## TASK DETAILS
For the word "Fajardo", work out how many lines in the records below contain it and state that count alone.

## INPUT DATA
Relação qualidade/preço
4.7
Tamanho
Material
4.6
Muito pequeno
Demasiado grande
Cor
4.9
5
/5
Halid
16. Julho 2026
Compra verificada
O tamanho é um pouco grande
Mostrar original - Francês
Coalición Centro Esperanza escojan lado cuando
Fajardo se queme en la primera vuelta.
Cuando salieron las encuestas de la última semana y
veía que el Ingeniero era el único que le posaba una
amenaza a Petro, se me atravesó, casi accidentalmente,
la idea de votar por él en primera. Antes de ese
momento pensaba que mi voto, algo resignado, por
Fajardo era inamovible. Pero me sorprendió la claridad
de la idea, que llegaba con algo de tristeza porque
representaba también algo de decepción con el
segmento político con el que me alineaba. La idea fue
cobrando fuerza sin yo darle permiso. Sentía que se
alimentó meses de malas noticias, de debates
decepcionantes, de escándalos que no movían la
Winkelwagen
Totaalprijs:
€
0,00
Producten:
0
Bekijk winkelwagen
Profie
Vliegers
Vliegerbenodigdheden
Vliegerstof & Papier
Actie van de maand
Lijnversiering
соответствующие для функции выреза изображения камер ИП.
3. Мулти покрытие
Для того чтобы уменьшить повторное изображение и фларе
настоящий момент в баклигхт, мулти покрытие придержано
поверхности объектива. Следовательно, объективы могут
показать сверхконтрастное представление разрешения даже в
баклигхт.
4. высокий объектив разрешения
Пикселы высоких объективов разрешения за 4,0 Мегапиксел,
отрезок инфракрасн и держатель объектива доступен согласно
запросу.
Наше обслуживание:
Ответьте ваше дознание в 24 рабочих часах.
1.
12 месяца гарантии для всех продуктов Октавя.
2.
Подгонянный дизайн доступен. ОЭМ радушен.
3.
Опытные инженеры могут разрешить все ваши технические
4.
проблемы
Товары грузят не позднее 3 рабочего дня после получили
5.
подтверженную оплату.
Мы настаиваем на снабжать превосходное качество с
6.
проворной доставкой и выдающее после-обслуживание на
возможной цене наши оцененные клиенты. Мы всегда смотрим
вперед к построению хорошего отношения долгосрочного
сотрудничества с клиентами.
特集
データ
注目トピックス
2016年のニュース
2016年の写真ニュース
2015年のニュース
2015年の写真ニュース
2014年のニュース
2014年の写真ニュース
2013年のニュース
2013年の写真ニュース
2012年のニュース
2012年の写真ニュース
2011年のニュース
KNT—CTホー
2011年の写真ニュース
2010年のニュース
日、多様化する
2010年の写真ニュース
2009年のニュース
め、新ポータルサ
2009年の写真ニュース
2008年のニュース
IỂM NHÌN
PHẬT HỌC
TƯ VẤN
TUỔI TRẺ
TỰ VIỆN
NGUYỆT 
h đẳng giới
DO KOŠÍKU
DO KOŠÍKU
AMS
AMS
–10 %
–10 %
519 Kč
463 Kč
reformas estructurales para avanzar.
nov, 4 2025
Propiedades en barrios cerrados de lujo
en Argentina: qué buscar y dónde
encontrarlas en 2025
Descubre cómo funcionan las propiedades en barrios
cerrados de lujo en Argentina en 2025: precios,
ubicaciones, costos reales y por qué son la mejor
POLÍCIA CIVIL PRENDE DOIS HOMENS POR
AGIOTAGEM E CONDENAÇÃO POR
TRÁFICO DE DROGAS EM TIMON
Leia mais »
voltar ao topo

## YOUR RESPONSE
2